Washington, 9 mai (EFE).- O Partido Republicano criticou hoje o presidente dos Estados Unidos, Barack Obama, por ter prometido fechar a prisão de Guantánamo, uma medida que, segundo a legenda, representa um perigo para a segurança do país.

EFE |

Na mensagem por rádio semanal do partido, o senador pelo Missouri Kit Bond acusou o presidente de "colocar o valor simbólico acima da segurança".

"O presidente Obama não têm nenhum plano sobre o que fazer com estes assassinos", afirmou Bond, em referência aos 241 detidos que permanecem na base naval dos Estados Unidos em Cuba.

O Governo estuda atualmente para onde levá-los, depois que Obama se comprometeu, em janeiro, a fechar a prisão no prazo de um ano.

Os Estados Unidos pediram a seus aliados europeus que recebam alguns prisioneiros que não consideram perigosos, mas que não podem ser enviados a seus países de origem, porque poderiam ser torturados.

Além disso, abriu a possibilidade de libertar alguns em território americano, enquanto julgaria os outros.

O Partido Republicano, no entanto, rejeita que qualquer deles pise nos EUA.

"Os americanos não querem esses terroristas em nossos bairros", disse Bond.

O fechamento de Guantánamo "é uma aposta perigosa com nossa segurança aqui e a de nossas tropas no exterior", disse o senador.

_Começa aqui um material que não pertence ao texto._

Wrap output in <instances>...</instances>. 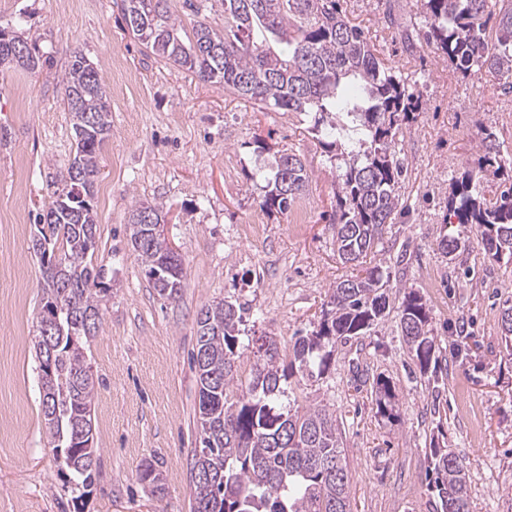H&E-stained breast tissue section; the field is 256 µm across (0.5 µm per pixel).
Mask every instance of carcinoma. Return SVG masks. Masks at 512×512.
Here are the masks:
<instances>
[{"label": "carcinoma", "mask_w": 512, "mask_h": 512, "mask_svg": "<svg viewBox=\"0 0 512 512\" xmlns=\"http://www.w3.org/2000/svg\"><path fill=\"white\" fill-rule=\"evenodd\" d=\"M224 30L204 19L193 22V44L185 46L171 0H121L128 30L156 59L254 105L312 117V131L328 163L336 170L338 192L334 238L340 260L362 272L336 282L320 320L294 342L288 362L275 340L263 341L250 378L238 382L237 360L249 350L242 336L245 308L225 299L201 308L196 318L192 359L198 386L199 450L192 467L193 512H349V476L336 415L325 406H285L289 380L316 381L333 349L369 331L390 311L391 270L362 267L395 220L404 164L395 150L397 135L418 98L402 77L380 59L363 29L347 19L340 0H222ZM426 43L463 76L491 73L512 91V0H420ZM496 24V37L487 29ZM62 83L79 105L69 110L75 155L61 174L63 188L48 204L47 227L38 236L59 252L64 274L58 282L43 278L40 311L59 300L63 338L53 342L52 373L41 375V411L49 442L62 441L67 463L61 472L78 505L95 481L93 447L95 382L85 343L102 319L100 293L104 271L92 264L97 222L94 186L98 156L110 131L107 95L96 64L77 49L70 54ZM15 63L35 70L43 56L11 53L0 40V65ZM483 155L451 184L448 216L473 227L485 255L512 260V183L489 199L483 173L501 174L512 161L500 152L496 134L480 133ZM89 190L72 202L74 176ZM308 173L294 153L273 155L259 207L284 214L304 190ZM148 212L166 222L163 205L143 202L129 215V238L145 276L166 299L178 295L185 275L181 256L168 239L141 223ZM92 320L85 322L84 315ZM397 318L409 353L420 371L438 374L439 355L429 307L419 292H403ZM378 413L394 410L395 394L382 378L373 381ZM430 486L434 512H471L466 463L440 443H431ZM139 480L162 492L159 470L141 466Z\"/></svg>", "instance_id": "1"}]
</instances>
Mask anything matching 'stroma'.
Returning <instances> with one entry per match:
<instances>
[{"label":"stroma","mask_w":512,"mask_h":512,"mask_svg":"<svg viewBox=\"0 0 512 512\" xmlns=\"http://www.w3.org/2000/svg\"><path fill=\"white\" fill-rule=\"evenodd\" d=\"M340 3L420 97V112L396 139L406 168L401 214L370 259L390 267L393 288L424 297L448 369L436 381L421 374L392 314L339 344L323 378L291 382L287 397L334 411L350 512H432L427 454L440 435L469 465L471 512H512V349L501 340L512 261L489 262L474 236L452 258L438 246L450 184L477 160L479 130L496 132L512 157V93L488 73L462 77L439 57L419 32L416 0ZM0 28L53 60L43 70L0 67V512H192L196 316L219 298L244 304L249 334L276 339L289 357L329 290L353 272L336 255L329 220L336 174L305 115L259 109L146 56L121 0H0ZM76 48L97 64L111 112L92 258L109 292L86 344L99 469L77 505L41 412L33 331L42 262L31 248L38 215L74 156L62 74ZM278 150L300 156L309 179L290 212L270 214L257 203L265 184L258 170ZM146 201L163 205L166 235L184 261L172 299L149 286L130 245L129 212ZM378 375L395 387L390 420L376 413L369 381ZM150 460L163 492L138 478Z\"/></svg>","instance_id":"stroma-1"}]
</instances>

Segundo publica hoje o jornal "The Washington Post", a Administração restabelecerá os tribunais antiterroristas de Guantánamo em território americano, provavelmente em alguma base militar, com novas normas, que darão mais direitos aos acusados.

O jornal afirma que o plano de manter os tribunais, mas com essas remodelações, reflete o temor do Governo de perder alguns casos se julgar os prisioneiros em cortes ordinárias.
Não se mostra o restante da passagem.